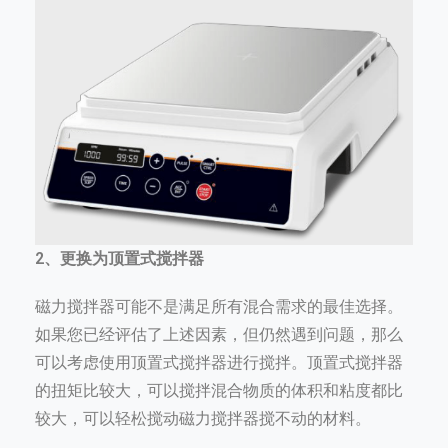
2、更换为顶置式搅拌器
磁力搅拌器可能不是满足所有混合需求的最佳选择。
如果您已经评估了上述因素，但仍然遇到问题，那么
可以考虑使用顶置式搅拌器进行搅拌。顶置式搅拌器
的扭矩比较大，可以搅拌混合物质的体积和粘度都比
较大，可以轻松搅动磁力搅拌器搅不动的材料。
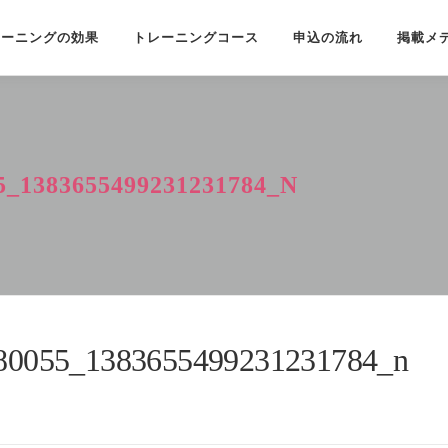
レーニングの効果
トレーニングコース
申込の流れ
掲載メ
5_1383655499231231784_N
80055_1383655499231231784_n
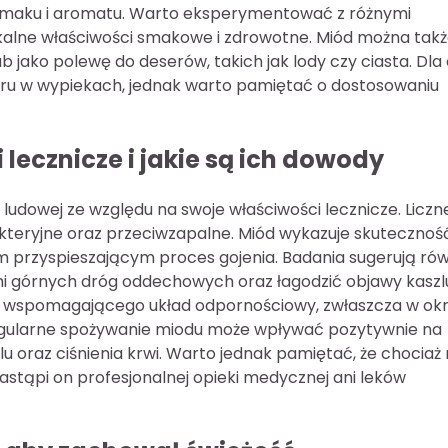
 smaku i aromatu. Warto eksperymentować z różnymi
ikalne właściwości smakowe i zdrowotne. Miód można tak
jako polewę do deserów, takich jak lody czy ciasta. Dla
kru w wypiekach, jednak warto pamiętać o dostosowaniu
lecznicze i jakie są ich dowody
ludowej ze względu na swoje właściwości lecznicze. Liczn
kteryjne oraz przeciwzapalne. Miód wykazuje skutecznoś
m przyspieszającym proces gojenia. Badania sugerują rów
i górnych dróg oddechowych oraz łagodzić objawy kaszl
ka wspomagającego układ odpornościowy, zwłaszcza w okr
regularne spożywanie miodu może wpływać pozytywnie na
u oraz ciśnienia krwi. Warto jednak pamiętać, że chociaż
astąpi on profesjonalnej opieki medycznej ani leków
··········
- _Task_
Turn the text in all the records above into a numbered list with one line per item. Drop blank lines and leave the pictures out.

- _Answer space_
1. 2、更换为顶置式搅拌器
2. 磁力搅拌器可能不是满足所有混合需求的最佳选择。
3. 如果您已经评估了上述因素，但仍然遇到问题，那么
4. 可以考虑使用顶置式搅拌器进行搅拌。顶置式搅拌器
5. 的扭矩比较大，可以搅拌混合物质的体积和粘度都比
6. 较大，可以轻松搅动磁力搅拌器搅不动的材料。
7. レーニングの効果
8. トレーニングコース
9. 申込の流れ
10. 掲載メ
11. 5_1383655499231231784_N
12. 80055_1383655499231231784_n
13.  smaku i aromatu. Warto eksperymentować z różnymi
14. ikalne właściwości smakowe i zdrowotne. Miód można tak
15. jako polewę do deserów, takich jak lody czy ciasta. Dla
16. kru w wypiekach, jednak warto pamiętać o dostosowaniu
17. lecznicze i jakie są ich dowody
18. ludowej ze względu na swoje właściwości lecznicze. Liczn
19. kteryjne oraz przeciwzapalne. Miód wykazuje skutecznoś
20. m przyspieszającym proces gojenia. Badania sugerują rów
21. i górnych dróg oddechowych oraz łagodzić objawy kaszl
22. ka wspomagającego układ odpornościowy, zwłaszcza w okr
23. regularne spożywanie miodu może wpływać pozytywnie na
24. u oraz ciśnienia krwi. Warto jednak pamiętać, że chociaż
25. astąpi on profesjonalnej opieki medycznej ani leków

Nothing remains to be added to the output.